+++ Provided entries
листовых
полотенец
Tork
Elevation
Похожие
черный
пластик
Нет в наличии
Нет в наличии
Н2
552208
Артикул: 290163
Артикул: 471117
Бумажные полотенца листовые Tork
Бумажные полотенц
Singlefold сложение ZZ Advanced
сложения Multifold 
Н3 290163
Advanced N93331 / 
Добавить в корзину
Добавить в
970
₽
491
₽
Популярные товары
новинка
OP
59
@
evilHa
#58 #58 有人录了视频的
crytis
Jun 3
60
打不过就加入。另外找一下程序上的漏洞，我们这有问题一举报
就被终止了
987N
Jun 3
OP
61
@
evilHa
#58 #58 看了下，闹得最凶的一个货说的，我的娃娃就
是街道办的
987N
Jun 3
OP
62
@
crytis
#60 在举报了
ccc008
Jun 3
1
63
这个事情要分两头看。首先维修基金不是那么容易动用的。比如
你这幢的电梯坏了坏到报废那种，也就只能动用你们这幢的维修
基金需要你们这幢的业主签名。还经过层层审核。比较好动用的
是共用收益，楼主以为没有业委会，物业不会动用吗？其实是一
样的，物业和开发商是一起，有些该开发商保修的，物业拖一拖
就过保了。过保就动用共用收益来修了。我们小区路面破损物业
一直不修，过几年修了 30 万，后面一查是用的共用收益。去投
++++++
**Work instruction:**
From the first line through the last, repeat the entries exactly.

**Problem solution:**
листовых
полотенец
Tork
Elevation
Похожие
черный
пластик
Нет в наличии
Нет в наличии
Н2
552208
Артикул: 290163
Артикул: 471117
Бумажные полотенца листовые Tork
Бумажные полотенц
Singlefold сложение ZZ Advanced
сложения Multifold 
Н3 290163
Advanced N93331 / 
Добавить в корзину
Добавить в
970
₽
491
₽
Популярные товары
новинка
OP
59
@
evilHa
#58 #58 有人录了视频的
crytis
Jun 3
60
打不过就加入。另外找一下程序上的漏洞，我们这有问题一举报
就被终止了
987N
Jun 3
OP
61
@
evilHa
#58 #58 看了下，闹得最凶的一个货说的，我的娃娃就
是街道办的
987N
Jun 3
OP
62
@
crytis
#60 在举报了
ccc008
Jun 3
1
63
这个事情要分两头看。首先维修基金不是那么容易动用的。比如
你这幢的电梯坏了坏到报废那种，也就只能动用你们这幢的维修
基金需要你们这幢的业主签名。还经过层层审核。比较好动用的
是共用收益，楼主以为没有业委会，物业不会动用吗？其实是一
样的，物业和开发商是一起，有些该开发商保修的，物业拖一拖
就过保了。过保就动用共用收益来修了。我们小区路面破损物业
一直不修，过几年修了 30 万，后面一查是用的共用收益。去投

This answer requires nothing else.